Arizona
In Arizona, einem
Städtchen zwischen Tela und La Ceiba an der Nordküste treffen wir
uns mit Einwohner_innen aus La Nueva Esperanza, die seit März von
dem Bergbauunternehmen Minerales Victoria S.A. terrorisiert werden,
mit dem Ziel, sie von ihrem Land zu vertreiben, das einem Tagebau
weichen soll. La Nueva Esperanza liegt abgelegen in den Bergen, die
Reise dorthin dauert mehrere Stunden mit dem Bus und eine weitere
Stunde zu Fuss, die Straße ist zu schlecht für unseren Kleinbus.
Unsere Delegation ist
inzwischen auf über 20 Leute angewachsen, bzw. setzt sich an diesem
Morgen aus der HondurasDelegation und einer kanadischen Delegation
zusammen. Letztere interessiert sich besonders für die
Bergbauprojekte im Land, da hinter den meisten kanadische Investoren
stehen. Das Treffen findet in der Pfarrgemeinde Nuestra Señora de
Pilar statt, die die Einwohner_innen von La Nueva Esperanza in ihrem
Kampf gegen den Bergbau unterstützt.

▸ **Übungsdaten**:

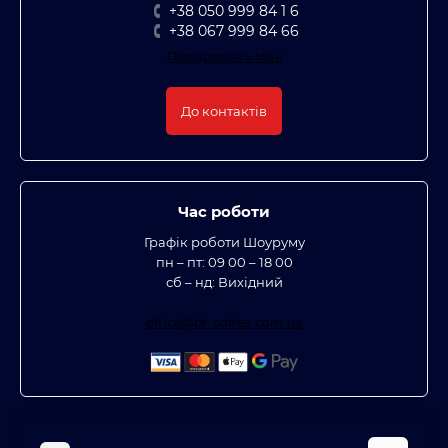
+38 050 999 84 1 6
+38 067 999 84 66
Передзвоніть мені
До контактів
Час роботи
Графік роботи Шоуруму
пн – пт: 09 00 – 18 00
сб – нд: Вихідний
office@bt-coffee.com.ua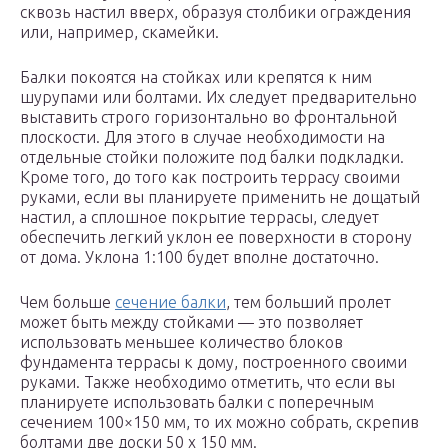
сквозь настил вверх, образуя столбики ограждения
или, например, скамейки.
Балки покоятся на стойках или крепятся к ним
шурупами или болтами. Их следует предварительно
выставить строго горизонтально во фронтальной
плоскости. Для этого в случае необходимости на
отдельные стойки положите под балки подкладки.
Кроме того, до того как построить террасу своими
руками, если вы планируете применить не дощатый
настил, а сплошное покрытие террасы, следует
обеспечить легкий уклон ее поверхности в сторону
от дома. Уклона 1:100 будет вполне достаточно.
Чем больше
сечение балки
, тем больший пролет
может быть между стойками — это позволяет
использовать меньшее количество блоков
фундамента террасы к дому, построенного своими
руками. Также необходимо отметить, что если вы
планируете использовать балки с поперечным
сечением 100×150 мм, то их можно собрать, скрепив
болтами две доски 50 х 150 мм.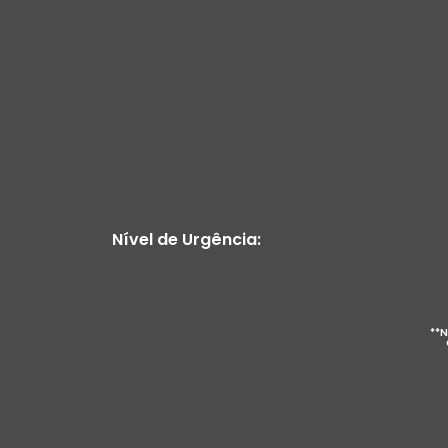
Nível de Urgência:
**N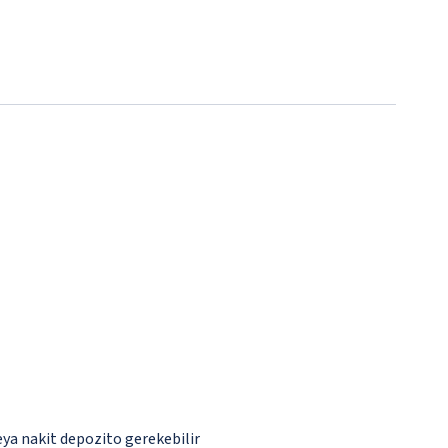
eya nakit depozito gerekebilir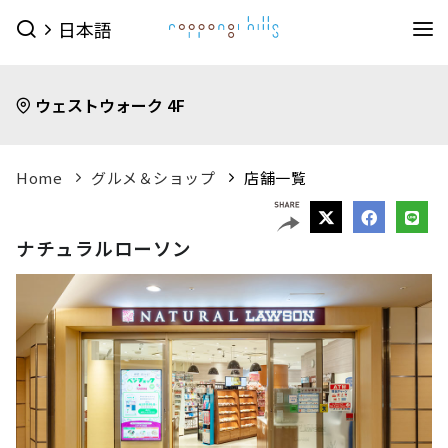
日本語
イベント
ウェストウォーク 4F
イベントTOPを見る
グルメ＆ショップ
すべてのイベント
今日のイベント
グルメ & ショップTOPを見る
Home
グルメ＆ショップ
店舗一覧
ミュージアム・展望台
今月のイベント
来月のイベント
ショップ
グルメ
サービス
森美術館
東京シティビュー
森アーツセンターギャラリー
映画館
ピックアップイベント
ナチュラルローソン
映画館TOPを見る
ショップ一覧を見る
ホテル
森美術館 公式サイト
TOHOシネマズ六本木ヒルズ 公式サイト
メンズファッション
(41)
キッズ
(9)
ホテルTOPを見る
その他施設
（お知らせ）
ベイビークラブシアター 上映予定は
レディスファッション
(44)
スポーツ・アウトドア
(10)
グランド ハイアット 東京 公式サイト
こちら
ファッション雑貨
(53)
ライフスタイル
(24)
六本木ヒルズ併設その他周辺施設
アクセス
ROPPONGI HILLS
テレビ朝日・六本木ヒルズ
（お知らせ）
館内のレストラン・バーでお使いい
ジュエリー・ウォッチ
(9)
ビューティー
(5)
SUMMER 2026
SUMMER FES
ただける3種類のお食事券オンラインにて販売中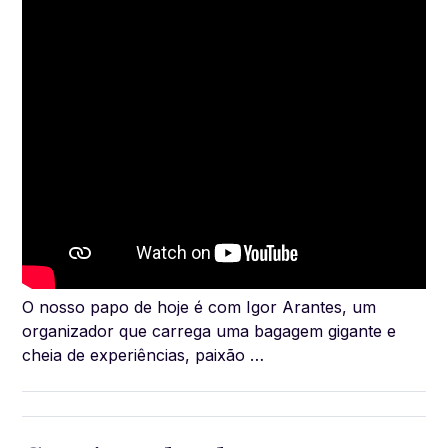
O nosso papo de hoje é com Igor Arantes, um
organizador que carrega uma bagagem gigante e
cheia de experiências, paixão …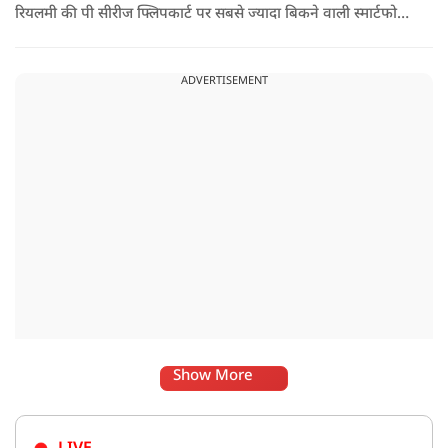
रियलमी की पी सीरीज फ्लिपकार्ट पर सबसे ज्यादा बिकने वाली स्मार्टफोन
सीरीज रही है, जो उपभोक्ताओं की मजबूत मांग और लगातार बढ़ती
लोकप्रियता को दर्शाती है.
ADVERTISEMENT
Show More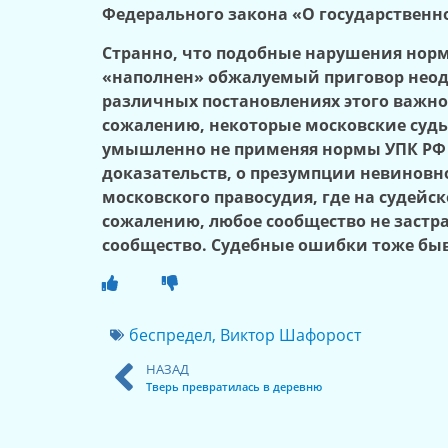
Федерального закона «О государственно
Странно, что подобные нарушения норм
«наполнен» обжалуемый приговор неод
различных постановлениях этого важно
сожалению, некоторые московские судь
умышленно не применяя нормы УПК РФ 
доказательств, о презумпции невиновнос
московского правосудия, где на судейс
сожалению, любое сообщество не застр
сообщество. Судебные ошибки тоже бы
беспредел
,
Виктор Шафорост
НАЗАД
Тверь превратилась в деревню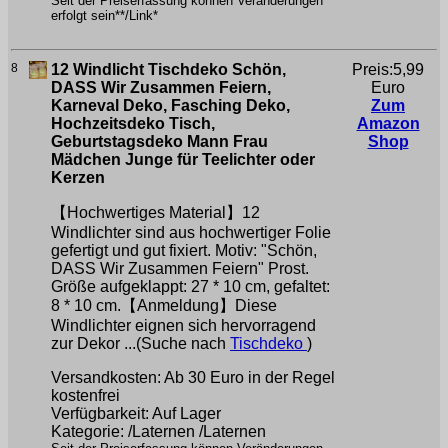
Seit der Preiserfassung können Veränderungen
erfolgt sein**/Link*
8
12 Windlicht Tischdeko Schön,
Preis:5,99
DASS Wir Zusammen Feiern,
Euro
Karneval Deko, Fasching Deko,
Zum
Hochzeitsdeko Tisch,
Amazon
Geburtstagsdeko Mann Frau
Shop
Mädchen Junge für Teelichter oder
Kerzen
【Hochwertiges Material】12
Windlichter sind aus hochwertiger Folie
gefertigt und gut fixiert. Motiv: "Schön,
DASS Wir Zusammen Feiern" Prost.
Größe aufgeklappt: 27 * 10 cm, gefaltet:
8 * 10 cm.【Anmeldung】Diese
Windlichter eignen sich hervorragend
zur Dekor ...(Suche nach
Tischdeko
)
Versandkosten: Ab 30 Euro in der Regel
kostenfrei
Verfügbarkeit: Auf Lager
Kategorie: /Laternen /Laternen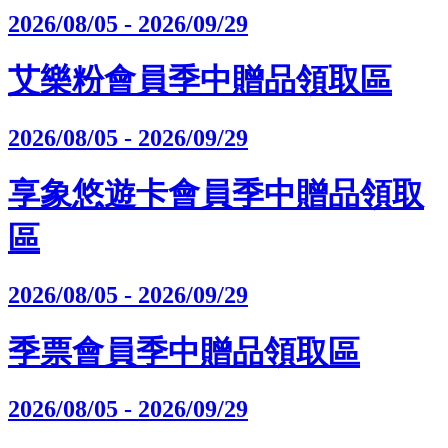
2026/08/05 - 2026/09/29
艾樂粉會員季中贈品領取區
2026/08/05 - 2026/09/29
享象悠遊卡會員季中贈品領取
區
2026/08/05 - 2026/09/29
季票會員季中贈品領取區
2026/08/05 - 2026/09/29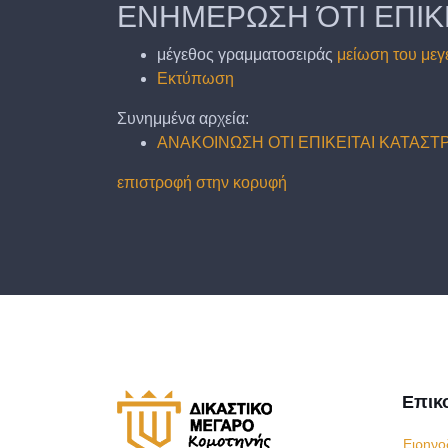
ΕΝΗΜΕΡΩΣΗ ΌΤΙ ΕΠΙΚ
μέγεθος γραμματοσειράς
μείωση του μεγ
Εκτύπωση
Συνημμένα αρχεία:
ΑΝΑΚΟΙΝΩΣΗ ΟΤΙ ΕΠΙΚΕΙΤΑΙ ΚΑΤΑΣΤ
επιστροφή στην κορυφή
Επικ
Ειρηνο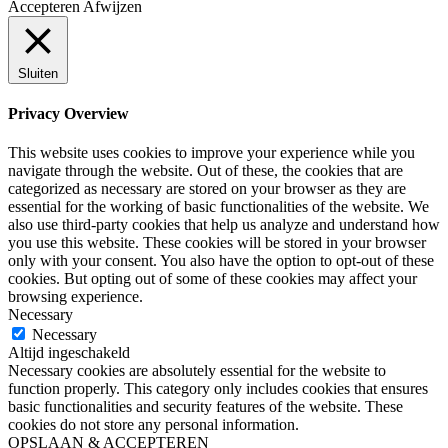
Accepteren
Afwijzen
Sluiten
Privacy Overview
This website uses cookies to improve your experience while you
navigate through the website. Out of these, the cookies that are
categorized as necessary are stored on your browser as they are
essential for the working of basic functionalities of the website. We
also use third-party cookies that help us analyze and understand how
you use this website. These cookies will be stored in your browser
only with your consent. You also have the option to opt-out of these
cookies. But opting out of some of these cookies may affect your
browsing experience.
Necessary
Necessary
Altijd ingeschakeld
Necessary cookies are absolutely essential for the website to
function properly. This category only includes cookies that ensures
basic functionalities and security features of the website. These
cookies do not store any personal information.
OPSLAAN & ACCEPTEREN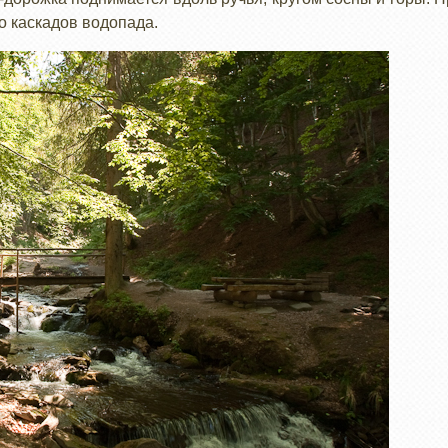
о каскадов водопада.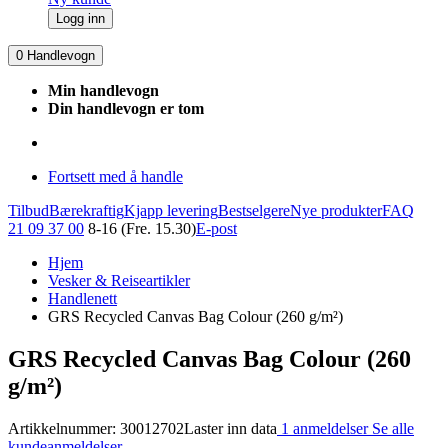
Logg inn
0
Handlevogn
Min handlevogn
Din handlevogn er tom
Fortsett med å handle
Tilbud
Bærekraftig
Kjapp levering
Bestselgere
Nye produkter
FAQ
21 09 37 00
8-16 (Fre. 15.30)
E-post
Hjem
Vesker & Reiseartikler
Handlenett
GRS Recycled Canvas Bag Colour (260 g/m²)
GRS Recycled Canvas Bag Colour (260
g/m²)
Artikkelnummer: 30012702
Laster inn data
1 anmeldelser
Se alle
kundeanmeldelser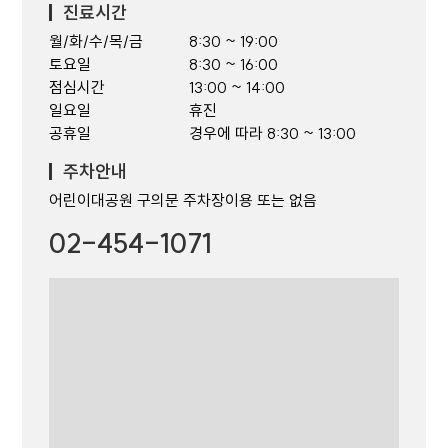
진료시간
월/화/수/목/금
8:30 ~ 19:00
토요일
8:30 ~ 16:00
점심시간
13:00 ~ 14:00
일요일
휴진
공휴일
경우에 따라 8:30 ~ 13:00
주차안내
어린이대공원 구의문 주차장이용 또는 없음
02-454-1071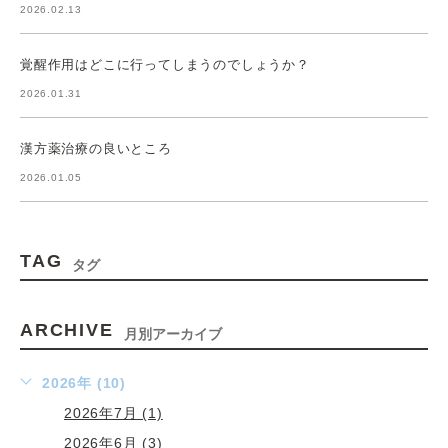
2026.02.13
覚醒作用はどこに行ってしまうのでしょうか？
2026.01.31
漢方薬治療の良いところ
2026.01.05
TAG
タグ
ARCHIVE
月別アーカイブ
2026年 (10)
2026年7月 (1)
2026年6月 (3)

▸ **Zu erledigende Aufgaben**:
A – In welcher Pfarrgemeinde findet das Treffen laut dem Textauszug statt?
B – Schreibe den Teil des Textauszugs genau ab, der mit den Worten „Unsere Delegation ist“ einsetzt und mit „den Bergbau unterstützt.“ schließt.
Die Einträge stammen aus einer anderen Quelle als der Textauszug.

▸ **Ergebnisse**:
A – In der Pfarrgemeinde Nuestra Señora de Pilar.

B –
Unsere Delegation ist
inzwischen auf über 20 Leute angewachsen, bzw. setzt sich an diesem
Morgen aus der HondurasDelegation und einer kanadischen Delegation
zusammen. Letztere interessiert sich besonders für die
Bergbauprojekte im Land, da hinter den meisten kanadische Investoren
stehen. Das Treffen findet in der Pfarrgemeinde Nuestra Señora de
Pilar statt, die die Einwohner_innen von La Nueva Esperanza in ihrem
Kampf gegen den Bergbau unterstützt.